** WHAT YOU NEED TO DO **
Please pull out, word for word, the stretch of lines from the one containing "About the Glass & Glazing" through the one containing "Horizontal / Up", leaving out the pictures.

** DATASET CONTENT **
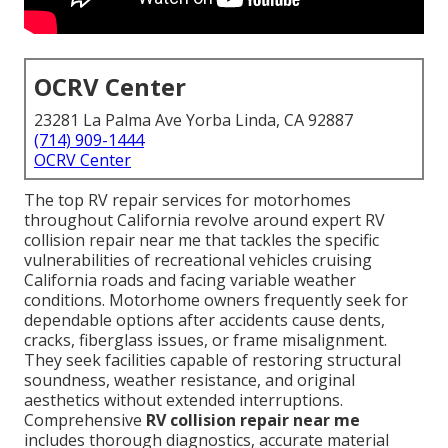
OCRV Center
23281 La Palma Ave Yorba Linda, CA 92887
(714) 909-1444
OCRV Center
The top RV repair services for motorhomes
throughout California revolve around expert RV
collision repair near me that tackles the specific
vulnerabilities of recreational vehicles cruising
California roads and facing variable weather
conditions. Motorhome owners frequently seek for
dependable options after accidents cause dents,
cracks, fiberglass issues, or frame misalignment.
They seek facilities capable of restoring structural
soundness, weather resistance, and original
aesthetics without extended interruptions.
Comprehensive
RV collision repair near me
includes thorough diagnostics, accurate material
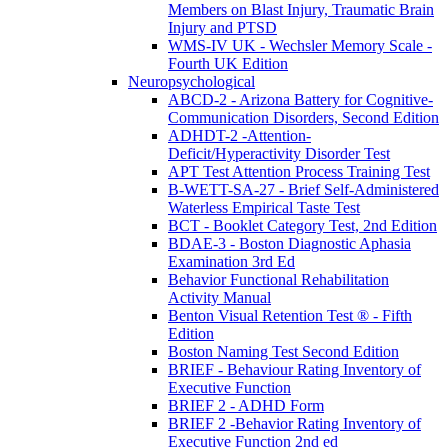
Members on Blast Injury, Traumatic Brain
Injury and PTSD
WMS-IV UK - Wechsler Memory Scale -
Fourth UK Edition
Neuropsychological
ABCD-2 - Arizona Battery for Cognitive-
Communication Disorders, Second Edition
ADHDT-2 -Attention-
Deficit/Hyperactivity Disorder Test
APT Test Attention Process Training Test
B-WETT-SA-27 - Brief Self-Administered
Waterless Empirical Taste Test
BCT - Booklet Category Test, 2nd Edition
BDAE-3 - Boston Diagnostic Aphasia
Examination 3rd Ed
Behavior Functional Rehabilitation
Activity Manual
Benton Visual Retention Test ® - Fifth
Edition
Boston Naming Test Second Edition
BRIEF - Behaviour Rating Inventory of
Executive Function
BRIEF 2 - ADHD Form
BRIEF 2 -Behavior Rating Inventory of
Executive Function 2nd ed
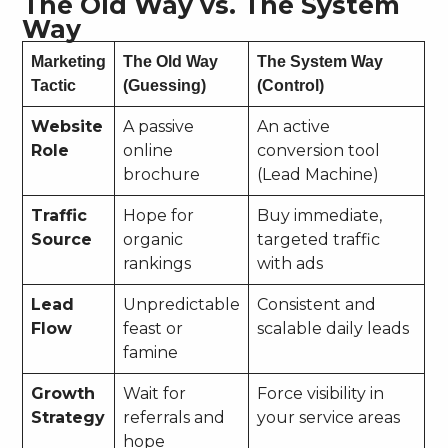
The Old Way vs. The System
Way
Marketing
The Old Way
The System Way
Tactic
(Guessing)
(Control)
Website
A passive
An active
Role
online
conversion tool
brochure
(Lead Machine)
Traffic
Hope for
Buy immediate,
Source
organic
targeted traffic
rankings
with ads
Lead
Unpredictable
Consistent and
Flow
feast or
scalable daily leads
famine
Growth
Wait for
Force visibility in
Strategy
referrals and
your service areas
hope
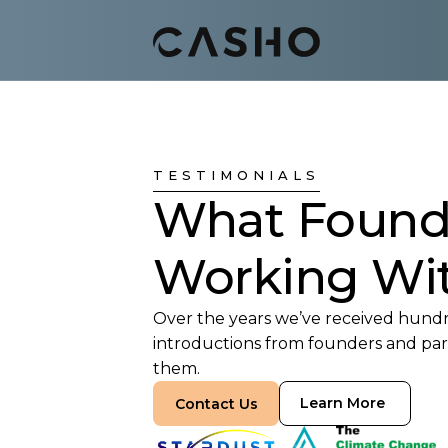
TESTIMONIALS
What Found
Working Wi
Over the years we’ve received hundre
introductions from founders and part
them.
Learn More
Contact Us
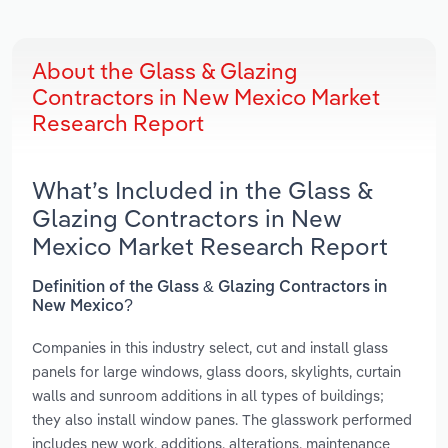
About the Glass & Glazing
Contractors in New Mexico Market
Research Report
What’s Included in the Glass &
Glazing Contractors in New
Mexico Market Research Report
Definition of the Glass & Glazing Contractors in
New Mexico?
Companies in this industry select, cut and install glass
panels for large windows, glass doors, skylights, curtain
walls and sunroom additions in all types of buildings;
they also install window panes. The glasswork performed
includes new work, additions, alterations, maintenance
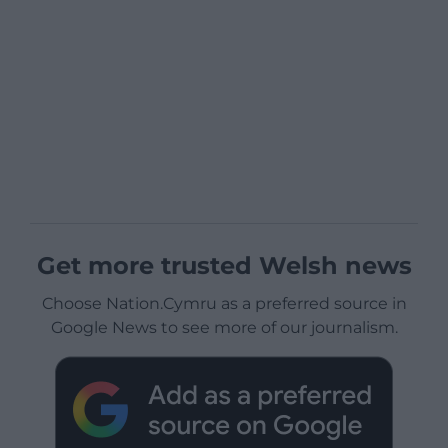
Get more trusted Welsh news
Choose Nation.Cymru as a preferred source in
Google News to see more of our journalism.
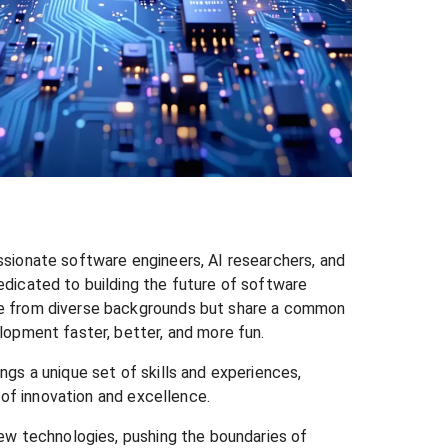
sionate software engineers, AI researchers, and
dicated to building the future of software
 from diverse backgrounds but share a common
opment faster, better, and more fun.
gs a unique set of skills and experiences,
e of innovation and excellence.
ew technologies, pushing the boundaries of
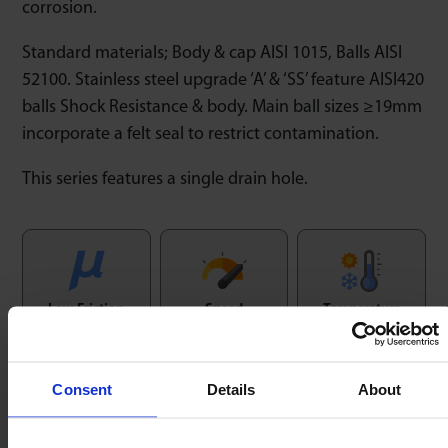
corrosion.
Standard materials; Body & cap AISI 1015, Balls AISI
52100. Stainless steel upgrade ‘A’ & ‘SS’ feature AISI420
balls Shock Resistance & body. Main ball sizes ≥19mm
incorporate a felt seal to restrict contamination.
This series features a single drain hole.
Low Friction
Speed
Temperature
1 : 0,02
1.5m/sec
-30/+100ºC
Consent
Details
About
Orientation
Shock Resistence
Horizontal / Up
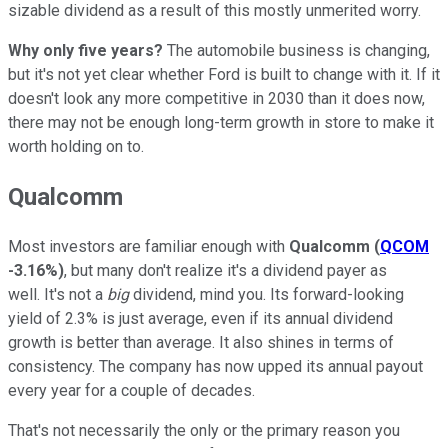
sizable dividend as a result of this mostly unmerited worry.
Why only five years?
The automobile business is changing,
but it's not yet clear whether Ford is built to change with it. If it
doesn't look any more competitive in 2030 than it does now,
there may not be enough long-term growth in store to make it
worth holding on to.
Qualcomm
Most investors are familiar enough with
Qualcomm
(
QCOM
-3.16%
)
, but many don't realize it's a dividend payer as
well. It's not a
big
dividend, mind you. Its forward-looking
yield of 2.3% is just average, even if its annual dividend
growth is better than average. It also shines in terms of
consistency. The company has now upped its annual payout
every year for a couple of decades.
That's not necessarily the only or the primary reason you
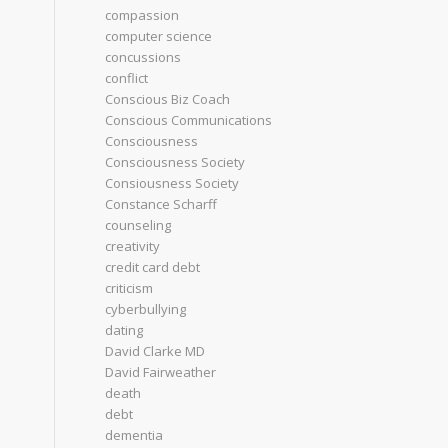
compassion
computer science
concussions
conflict
Conscious Biz Coach
Conscious Communications
Consciousness
Consciousness Society
Consiousness Society
Constance Scharff
counseling
creativity
credit card debt
criticism
cyberbullying
dating
David Clarke MD
David Fairweather
death
debt
dementia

** EXPECTED ANSWER **
About the Glass & Glazing
Contractors in New Mexico Market
Research Report
What’s Included in the Glass &
Glazing Contractors in New
Mexico Market Research Report
Definition of the Glass & Glazing Contractors in
New Mexico?
Companies in this industry select, cut and install glass
panels for large windows, glass doors, skylights, curtain
walls and sunroom additions in all types of buildings;
they also install window panes. The glasswork performed
includes new work, additions, alterations, maintenance
Get more trusted Welsh news
Choose Nation.Cymru as a preferred source in
Google News to see more of our journalism.
sionate software engineers, AI researchers, and
dicated to building the future of software
 from diverse backgrounds but share a common
opment faster, better, and more fun.
gs a unique set of skills and experiences,
e of innovation and excellence.
ew technologies, pushing the boundaries of
corrosion.
Standard materials; Body & cap AISI 1015, Balls AISI
52100. Stainless steel upgrade ‘A’ & ‘SS’ feature AISI420
balls Shock Resistance & body. Main ball sizes ≥19mm
incorporate a felt seal to restrict contamination.
This series features a single drain hole.
Low Friction
Speed
Temperature
1 : 0,02
1.5m/sec
-30/+100ºC
Consent
Details
About
Orientation
Shock Resistence
Horizontal / Up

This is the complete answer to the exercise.